--- WORK INSTRUCTIONS ---
From the records, report how many lines hold the word "دیده", with the number as the sole reply.

--- MATERIAL TO PROCESS ---
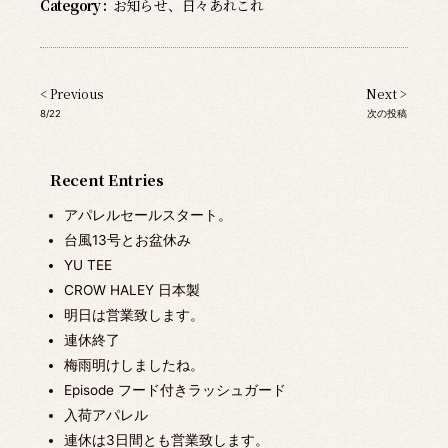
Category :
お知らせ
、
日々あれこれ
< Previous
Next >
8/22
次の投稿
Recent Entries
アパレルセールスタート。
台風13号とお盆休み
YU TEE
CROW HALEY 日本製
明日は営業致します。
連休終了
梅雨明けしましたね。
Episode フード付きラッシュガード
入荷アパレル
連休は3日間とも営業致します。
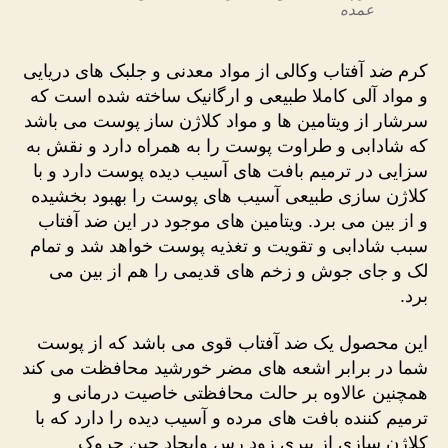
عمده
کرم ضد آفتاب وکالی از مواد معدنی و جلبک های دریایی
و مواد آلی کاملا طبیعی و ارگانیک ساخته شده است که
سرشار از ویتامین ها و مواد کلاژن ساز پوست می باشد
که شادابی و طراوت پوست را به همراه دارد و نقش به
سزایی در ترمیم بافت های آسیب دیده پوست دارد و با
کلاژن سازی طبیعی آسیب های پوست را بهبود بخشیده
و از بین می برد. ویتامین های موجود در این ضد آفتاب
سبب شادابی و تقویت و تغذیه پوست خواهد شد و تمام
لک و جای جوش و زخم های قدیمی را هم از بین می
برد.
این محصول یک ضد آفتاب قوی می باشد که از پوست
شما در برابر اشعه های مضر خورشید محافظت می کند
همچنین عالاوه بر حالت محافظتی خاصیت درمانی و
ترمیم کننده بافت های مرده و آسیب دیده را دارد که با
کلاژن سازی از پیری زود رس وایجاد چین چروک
==
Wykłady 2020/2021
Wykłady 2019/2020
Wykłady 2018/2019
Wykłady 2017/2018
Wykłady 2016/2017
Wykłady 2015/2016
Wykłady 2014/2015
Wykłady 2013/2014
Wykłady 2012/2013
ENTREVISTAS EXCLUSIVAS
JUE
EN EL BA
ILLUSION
...
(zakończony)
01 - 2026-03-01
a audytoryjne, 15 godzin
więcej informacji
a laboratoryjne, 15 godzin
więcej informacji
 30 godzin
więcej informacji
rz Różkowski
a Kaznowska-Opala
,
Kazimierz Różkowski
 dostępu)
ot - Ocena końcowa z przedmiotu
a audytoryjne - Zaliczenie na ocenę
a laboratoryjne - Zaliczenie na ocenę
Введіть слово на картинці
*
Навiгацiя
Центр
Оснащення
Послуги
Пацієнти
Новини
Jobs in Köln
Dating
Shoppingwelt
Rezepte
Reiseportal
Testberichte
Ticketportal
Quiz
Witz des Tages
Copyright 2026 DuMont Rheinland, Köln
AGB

--- SOLUTION FOR THIS EXERCISE ---
2